- Extrait de la page -
+--

L’examen des recettes affiche de son côté une baisse de 0,16%. « Elles représentent un peu moins d’un milliard et demi, et sont pratiquement équivalentes à celles enregistrées en 2022. Elles sont pour 85% d’entre elles des recettes de fonctionnement », explique Alex Vinciguerra en détaillant : « La fiscalité s’élève à 766 millions d’euros et nous constatons une baisse de 4 millions. Les dotations et participations sont de 320 millions d’euros et nous voyons là aussi une baisse de 6 millions d’euros. Les recettes sectorielles de fonctionnement s’élèvent à 152 millions d’euros, en augmentation de 3 millions d’euros ». Enfin, le conseiller exécutif fait un point sur l’état de la dette de la CdC qui est de 1,07 milliards d’euros au 31 décembre 2023 et note que la capacité de désendettement redescend à 5,42 années en 2023 (contre 7 ans en 2022), soit une « moyenne inférieure à celle des autres régions françaises ». 
 
 
« Notre compte financier unique témoigne d’un retour à des ratios totalement conformes aux normes comptables et que notre collectivité se situe dans la moyenne plutôt haute des régions et départements », résume-t-il en reprenant : « Pourtant, nous continuons d’investir comme jamais cela n’a été fait en Corse, nous maitrisons en deçà de l’inflation nos budgets de fonctionnement, mais nous devons aussi considérer la crise nationale et internationale, notamment la déroute des finances publiques, et nous sommes confrontés à un implacable effet de ciseau : d’un côté une augmentation massive des besoins d’investissement qui sont nécessaires à l’inscription de la Corse dans l’économie de demain, mais aussi une incertitude concernant la perception de l’ajustement de la Dotation de Continuité Territoriale (DCT). De l’autre côté de la branche du ciseau, une rigidité de nos recettes, notamment fiscales, nous asphyxie. Alors, même si nos finances sont encore saines et bien gérées, la prospective financière est préoccupante. Plus que jamais, une urgente renégociation financière et fiscale est à conclure avec l’État ».

+--

- Consigne -
Recopiez intégralement l’extrait sur les finances de la CdC, sans rien y modifier.

- Données sources -
+--

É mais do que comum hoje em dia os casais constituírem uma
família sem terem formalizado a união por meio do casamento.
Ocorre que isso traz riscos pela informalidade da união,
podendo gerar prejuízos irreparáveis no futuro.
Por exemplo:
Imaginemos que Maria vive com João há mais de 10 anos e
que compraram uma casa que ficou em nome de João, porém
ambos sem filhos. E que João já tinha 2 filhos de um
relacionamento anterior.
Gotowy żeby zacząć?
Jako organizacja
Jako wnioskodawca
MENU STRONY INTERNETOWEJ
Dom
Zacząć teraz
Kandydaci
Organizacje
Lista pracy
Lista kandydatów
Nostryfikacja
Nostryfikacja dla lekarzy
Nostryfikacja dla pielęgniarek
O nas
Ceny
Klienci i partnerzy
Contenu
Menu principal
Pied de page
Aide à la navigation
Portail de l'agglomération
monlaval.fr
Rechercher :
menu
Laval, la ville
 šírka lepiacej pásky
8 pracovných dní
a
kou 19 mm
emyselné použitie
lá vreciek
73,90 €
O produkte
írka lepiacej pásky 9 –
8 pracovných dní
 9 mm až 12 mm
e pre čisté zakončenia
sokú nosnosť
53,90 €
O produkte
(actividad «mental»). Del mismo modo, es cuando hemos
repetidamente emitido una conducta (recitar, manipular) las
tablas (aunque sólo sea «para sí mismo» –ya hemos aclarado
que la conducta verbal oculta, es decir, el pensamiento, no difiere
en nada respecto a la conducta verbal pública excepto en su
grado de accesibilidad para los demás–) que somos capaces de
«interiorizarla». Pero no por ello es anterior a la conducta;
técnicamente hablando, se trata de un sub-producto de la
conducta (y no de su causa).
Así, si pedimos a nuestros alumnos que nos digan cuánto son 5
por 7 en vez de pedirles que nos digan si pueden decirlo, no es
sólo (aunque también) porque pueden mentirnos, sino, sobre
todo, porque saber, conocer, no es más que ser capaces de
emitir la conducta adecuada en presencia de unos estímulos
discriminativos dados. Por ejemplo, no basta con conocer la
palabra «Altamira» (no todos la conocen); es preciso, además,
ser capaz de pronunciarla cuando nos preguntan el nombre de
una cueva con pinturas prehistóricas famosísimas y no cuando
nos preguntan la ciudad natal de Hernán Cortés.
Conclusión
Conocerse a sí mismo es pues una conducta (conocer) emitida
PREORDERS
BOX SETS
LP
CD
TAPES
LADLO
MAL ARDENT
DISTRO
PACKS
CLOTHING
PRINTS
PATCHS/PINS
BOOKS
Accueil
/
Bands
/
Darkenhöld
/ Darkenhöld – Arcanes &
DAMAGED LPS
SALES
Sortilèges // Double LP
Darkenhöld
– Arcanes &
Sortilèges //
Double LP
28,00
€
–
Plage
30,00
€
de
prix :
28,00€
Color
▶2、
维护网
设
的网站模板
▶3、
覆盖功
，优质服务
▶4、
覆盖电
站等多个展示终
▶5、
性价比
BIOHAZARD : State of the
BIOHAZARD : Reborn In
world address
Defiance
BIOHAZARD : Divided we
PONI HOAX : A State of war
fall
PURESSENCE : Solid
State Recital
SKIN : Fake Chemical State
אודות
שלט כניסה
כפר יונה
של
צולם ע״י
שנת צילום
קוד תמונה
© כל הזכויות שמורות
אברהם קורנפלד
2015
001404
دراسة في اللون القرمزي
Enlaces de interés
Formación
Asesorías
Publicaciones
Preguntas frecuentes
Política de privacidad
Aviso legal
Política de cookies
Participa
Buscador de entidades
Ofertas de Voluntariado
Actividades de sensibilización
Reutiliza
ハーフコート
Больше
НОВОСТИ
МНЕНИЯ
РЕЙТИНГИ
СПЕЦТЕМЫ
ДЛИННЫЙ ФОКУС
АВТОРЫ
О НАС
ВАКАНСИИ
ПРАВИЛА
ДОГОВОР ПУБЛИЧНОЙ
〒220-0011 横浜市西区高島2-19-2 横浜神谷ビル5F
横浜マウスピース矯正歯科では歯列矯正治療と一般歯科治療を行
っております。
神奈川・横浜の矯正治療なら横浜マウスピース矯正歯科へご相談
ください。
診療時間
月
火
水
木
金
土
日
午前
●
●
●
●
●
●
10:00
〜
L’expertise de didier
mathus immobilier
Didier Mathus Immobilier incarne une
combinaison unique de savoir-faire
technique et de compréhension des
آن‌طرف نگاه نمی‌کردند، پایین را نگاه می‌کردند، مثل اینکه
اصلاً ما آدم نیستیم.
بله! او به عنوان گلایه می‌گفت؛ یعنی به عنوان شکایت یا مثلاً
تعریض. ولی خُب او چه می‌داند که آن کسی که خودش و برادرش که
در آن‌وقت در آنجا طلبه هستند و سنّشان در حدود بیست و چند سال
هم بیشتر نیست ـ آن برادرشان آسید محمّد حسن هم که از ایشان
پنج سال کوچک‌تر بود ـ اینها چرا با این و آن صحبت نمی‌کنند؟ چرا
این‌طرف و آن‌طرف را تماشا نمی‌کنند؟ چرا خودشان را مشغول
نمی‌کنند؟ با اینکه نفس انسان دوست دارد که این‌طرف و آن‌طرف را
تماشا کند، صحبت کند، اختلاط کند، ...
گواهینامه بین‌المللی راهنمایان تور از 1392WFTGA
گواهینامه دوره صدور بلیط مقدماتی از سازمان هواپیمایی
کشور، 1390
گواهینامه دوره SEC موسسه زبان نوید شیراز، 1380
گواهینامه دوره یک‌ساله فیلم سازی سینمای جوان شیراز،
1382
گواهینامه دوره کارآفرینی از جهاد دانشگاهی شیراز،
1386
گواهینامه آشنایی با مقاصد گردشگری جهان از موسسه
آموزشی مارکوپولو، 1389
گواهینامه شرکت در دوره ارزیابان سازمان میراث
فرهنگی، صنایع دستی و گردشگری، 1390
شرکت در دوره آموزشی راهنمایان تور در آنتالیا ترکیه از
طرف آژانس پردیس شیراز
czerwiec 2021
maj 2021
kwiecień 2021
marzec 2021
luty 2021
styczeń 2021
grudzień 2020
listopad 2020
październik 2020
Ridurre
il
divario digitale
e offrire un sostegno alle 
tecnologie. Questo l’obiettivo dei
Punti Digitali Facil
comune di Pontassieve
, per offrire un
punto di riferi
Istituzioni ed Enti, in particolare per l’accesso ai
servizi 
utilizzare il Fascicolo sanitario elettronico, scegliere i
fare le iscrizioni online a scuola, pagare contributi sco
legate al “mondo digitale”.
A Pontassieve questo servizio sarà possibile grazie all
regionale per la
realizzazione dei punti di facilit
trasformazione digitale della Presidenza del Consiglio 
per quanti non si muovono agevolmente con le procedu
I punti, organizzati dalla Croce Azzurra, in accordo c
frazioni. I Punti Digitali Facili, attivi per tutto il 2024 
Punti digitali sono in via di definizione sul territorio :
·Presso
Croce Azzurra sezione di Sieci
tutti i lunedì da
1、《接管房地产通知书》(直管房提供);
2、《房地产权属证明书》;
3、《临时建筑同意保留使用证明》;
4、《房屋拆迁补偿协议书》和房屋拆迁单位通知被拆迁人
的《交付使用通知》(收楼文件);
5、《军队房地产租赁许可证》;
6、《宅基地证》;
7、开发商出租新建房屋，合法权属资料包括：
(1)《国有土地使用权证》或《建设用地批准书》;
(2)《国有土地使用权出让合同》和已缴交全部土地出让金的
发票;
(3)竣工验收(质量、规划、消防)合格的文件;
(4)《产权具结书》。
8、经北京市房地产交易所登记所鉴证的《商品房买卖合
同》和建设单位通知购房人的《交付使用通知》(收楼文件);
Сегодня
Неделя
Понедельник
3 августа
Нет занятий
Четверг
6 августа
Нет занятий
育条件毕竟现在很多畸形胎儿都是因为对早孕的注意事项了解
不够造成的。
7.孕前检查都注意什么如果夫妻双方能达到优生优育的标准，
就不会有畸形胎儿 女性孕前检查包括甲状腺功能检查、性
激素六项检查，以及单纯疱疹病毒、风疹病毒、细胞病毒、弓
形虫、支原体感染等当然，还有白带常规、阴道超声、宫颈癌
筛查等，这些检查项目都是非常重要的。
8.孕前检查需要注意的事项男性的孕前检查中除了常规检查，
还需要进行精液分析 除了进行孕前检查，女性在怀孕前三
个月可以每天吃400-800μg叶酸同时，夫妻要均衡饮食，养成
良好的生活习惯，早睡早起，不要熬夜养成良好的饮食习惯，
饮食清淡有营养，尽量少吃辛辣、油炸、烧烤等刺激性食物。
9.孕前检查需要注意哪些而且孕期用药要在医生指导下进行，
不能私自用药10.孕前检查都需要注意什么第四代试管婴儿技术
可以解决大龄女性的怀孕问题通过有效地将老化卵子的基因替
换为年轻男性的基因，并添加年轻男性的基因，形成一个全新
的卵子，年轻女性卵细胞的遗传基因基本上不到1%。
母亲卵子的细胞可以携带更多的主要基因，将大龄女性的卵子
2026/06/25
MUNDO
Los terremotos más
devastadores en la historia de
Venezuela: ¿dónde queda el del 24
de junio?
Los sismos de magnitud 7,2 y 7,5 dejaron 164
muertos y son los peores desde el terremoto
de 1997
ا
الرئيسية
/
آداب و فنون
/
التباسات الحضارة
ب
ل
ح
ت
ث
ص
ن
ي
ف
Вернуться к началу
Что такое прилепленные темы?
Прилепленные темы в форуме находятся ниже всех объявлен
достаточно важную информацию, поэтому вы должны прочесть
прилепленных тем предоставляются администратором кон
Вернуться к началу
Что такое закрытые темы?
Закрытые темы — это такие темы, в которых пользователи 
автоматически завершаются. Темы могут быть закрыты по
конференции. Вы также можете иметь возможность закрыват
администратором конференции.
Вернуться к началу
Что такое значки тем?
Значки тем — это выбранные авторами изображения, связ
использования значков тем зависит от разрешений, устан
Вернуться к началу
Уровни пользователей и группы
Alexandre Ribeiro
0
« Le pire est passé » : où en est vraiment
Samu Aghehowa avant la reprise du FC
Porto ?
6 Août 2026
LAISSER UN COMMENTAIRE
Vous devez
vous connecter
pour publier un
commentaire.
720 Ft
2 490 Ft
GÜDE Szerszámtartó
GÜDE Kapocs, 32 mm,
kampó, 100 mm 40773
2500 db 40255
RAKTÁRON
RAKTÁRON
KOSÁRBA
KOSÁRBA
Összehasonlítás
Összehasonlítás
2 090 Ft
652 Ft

+--

- Résultat attendu -
L’examen des recettes affiche de son côté une baisse de 0,16%. « Elles représentent un peu moins d’un milliard et demi, et sont pratiquement équivalentes à celles enregistrées en 2022. Elles sont pour 85% d’entre elles des recettes de fonctionnement », explique Alex Vinciguerra en détaillant : « La fiscalité s’élève à 766 millions d’euros et nous constatons une baisse de 4 millions. Les dotations et participations sont de 320 millions d’euros et nous voyons là aussi une baisse de 6 millions d’euros. Les recettes sectorielles de fonctionnement s’élèvent à 152 millions d’euros, en augmentation de 3 millions d’euros ». Enfin, le conseiller exécutif fait un point sur l’état de la dette de la CdC qui est de 1,07 milliards d’euros au 31 décembre 2023 et note que la capacité de désendettement redescend à 5,42 années en 2023 (contre 7 ans en 2022), soit une « moyenne inférieure à celle des autres régions françaises ». 
 
 
« Notre compte financier unique témoigne d’un retour à des ratios totalement conformes aux normes comptables et que notre collectivité se situe dans la moyenne plutôt haute des régions et départements », résume-t-il en reprenant : « Pourtant, nous continuons d’investir comme jamais cela n’a été fait en Corse, nous maitrisons en deçà de l’inflation nos budgets de fonctionnement, mais nous devons aussi considérer la crise nationale et internationale, notamment la déroute des finances publiques, et nous sommes confrontés à un implacable effet de ciseau : d’un côté une augmentation massive des besoins d’investissement qui sont nécessaires à l’inscription de la Corse dans l’économie de demain, mais aussi une incertitude concernant la perception de l’ajustement de la Dotation de Continuité Territoriale (DCT). De l’autre côté de la branche du ciseau, une rigidité de nos recettes, notamment fiscales, nous asphyxie. Alors, même si nos finances sont encore saines et bien gérées, la prospective financière est préoccupante. Plus que jamais, une urgente renégociation financière et fiscale est à conclure avec l’État ».